Now I was somehow on a hayride, moving fast, taking me further into a rural wilderness.

He had brought me here.

The pain in my stomach was becoming immense, strong waves of nausea, my skin feeling as if it was being seared open. Was this really it? I’d talked to doctors, seen movies but this pain was surreal, dystopian, my body feeling as if it was being torn, severing my organs.

My stomach was growing larger. Was this normal?

It didn’t stop expanding.

That’s when I started to scream, but not from just the pain. This wasn’t a birth; he was hatching.

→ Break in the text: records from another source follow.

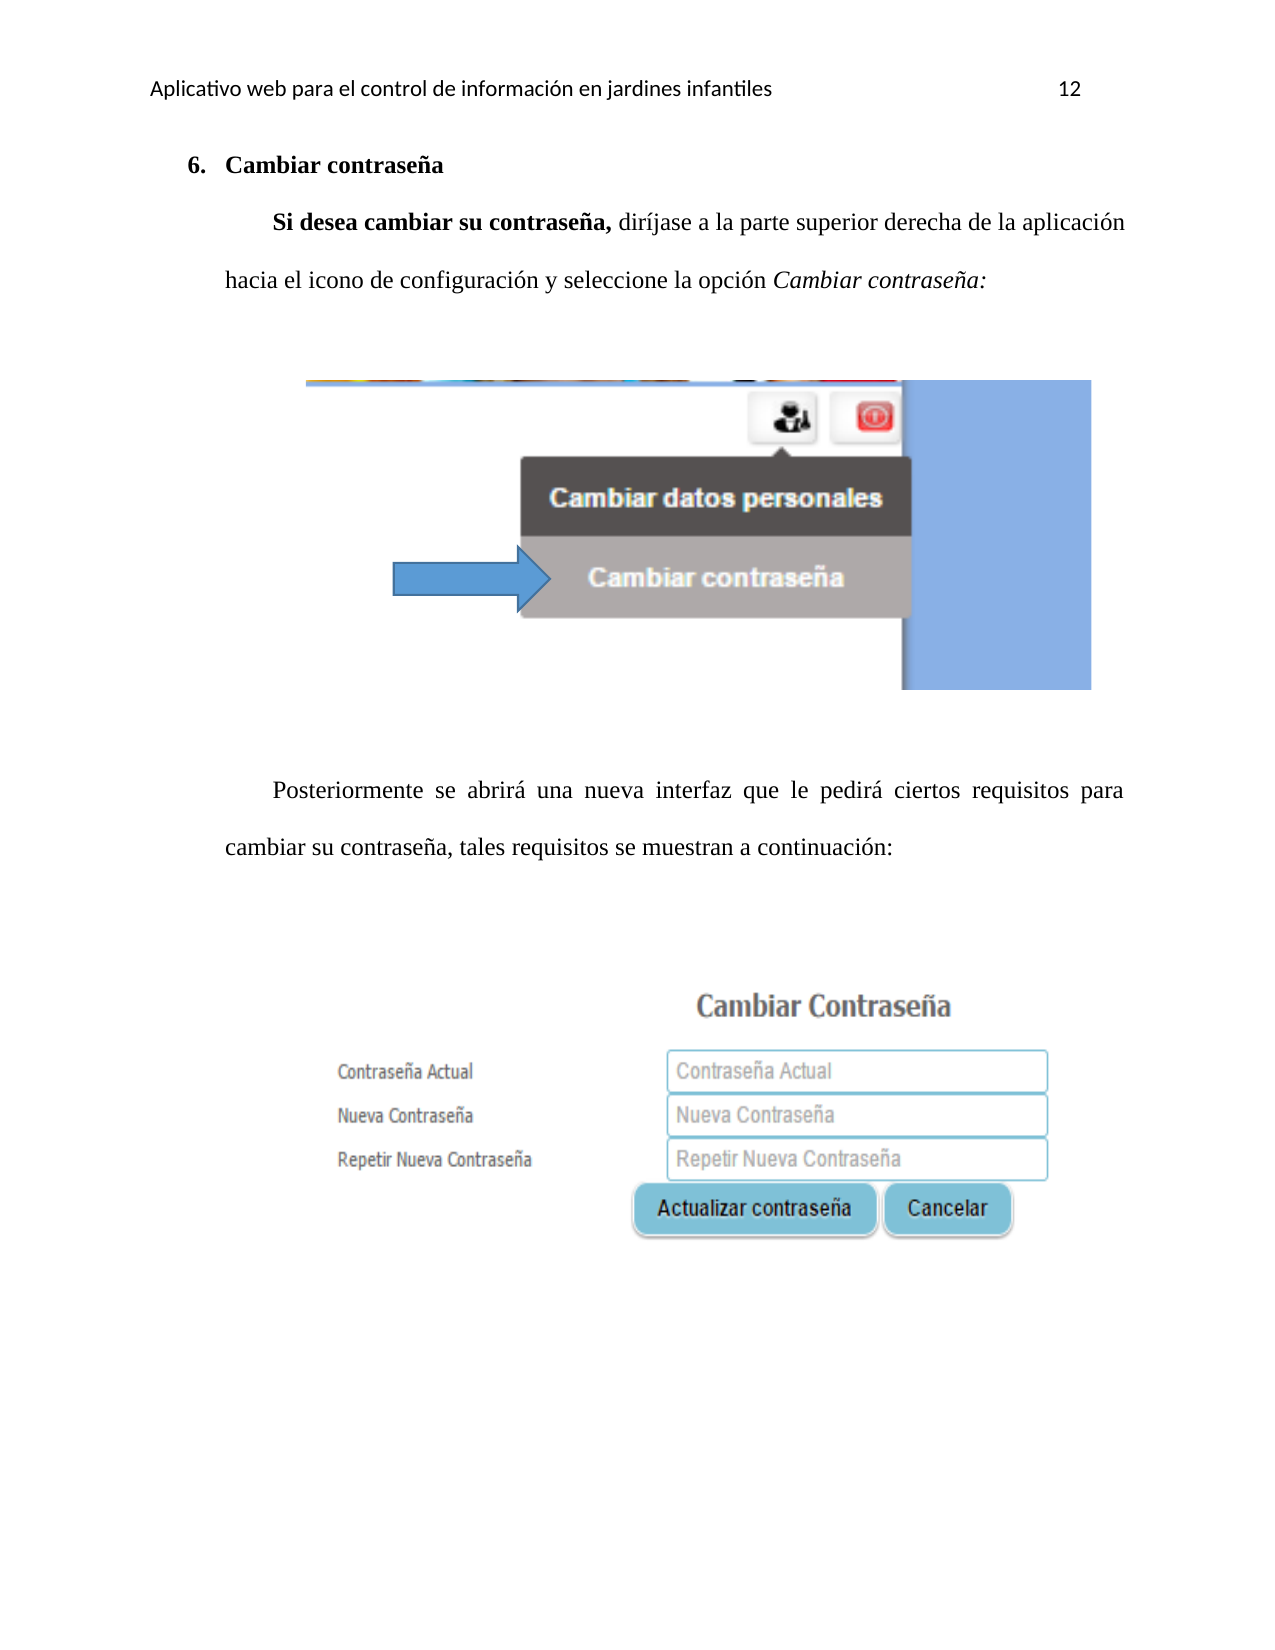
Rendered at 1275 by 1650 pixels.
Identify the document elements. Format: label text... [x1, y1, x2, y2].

list Posteriormente se abrirá una nueva interfaz que le pedirá ciertos requisitos para cambiar su contraseña, tales requisitos se muestran a continuación: [225, 775, 1125, 861]
picture [305, 380, 1092, 690]
list Cambiar contraseña [187, 150, 1125, 179]
list Si desea cambiar su contraseña, diríjase a la parte superior derecha de la aplicación hacia el icono de configuración y seleccione la opción Cambiar contraseña: [225, 207, 1125, 294]
picture [272, 947, 1077, 1290]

I saw the face of a smiling woman in the side-mirror and screamed.

*

The woman halted the tractor, low, fragmented echoes still reverberated in the night air. Her eyes were expressionless, a thin, disjointed smile on her lips. She hopped clumsily from the seat, as if she was unused to her own body. She cradled a swollen belly.

“That took long enough,” she said. A naked, smiling boy was sitting in the bloodied remains of a woman whose stomach had exploded outwards, her body ruptured all over the haybed, like she’d vomited herself apart.

The boy, sitting at the centre, licked the blood from his fingers, unfazed at the disjointed head lulling beside him. He looked at the woman, at her gaping belly, thought about the creature pulling her strings like a marionette, and wondered how long it was until her delivery.

It was okay, she wouldn’t remember this.